## [ASSIGNMENT]
Reproduce exactly the lines from the line containing "RegWriteData <= 32'h0;" through the last line of the listing, and no others.
******
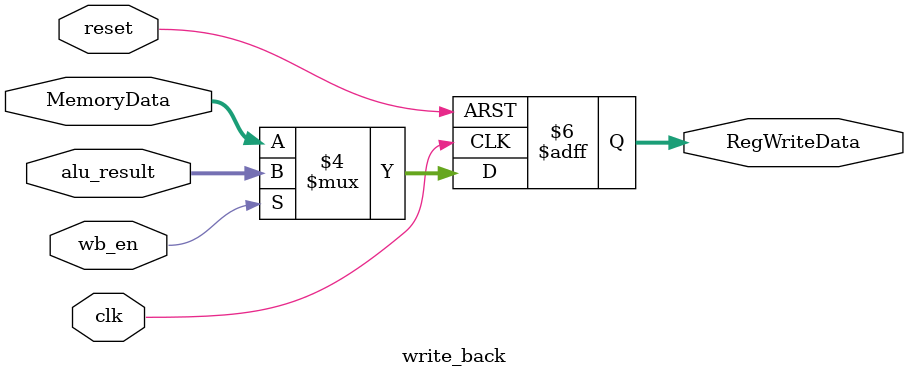
<source format=v>
`timescale 1ns / 1ps


module write_back(

      input [31:0]alu_result,
      input [31:0]MemoryData,
      input wb_en,
      input clk,
      input reset,
      output reg [31:0] RegWriteData
    );
    
      always @(posedge clk or negedge reset) 
      begin
        if (~reset) 
              RegWriteData <= 32'h0;
        else 
        begin
            if (wb_en)        
               RegWriteData <= alu_result;
            else 
               RegWriteData <= MemoryData;
          end
        end
endmodule

</source>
******
## [PROBLEM SOLUTION]
              RegWriteData <= 32'h0;
        else 
        begin
            if (wb_en)        
               RegWriteData <= alu_result;
            else 
               RegWriteData <= MemoryData;
          end
        end
endmodule

</source>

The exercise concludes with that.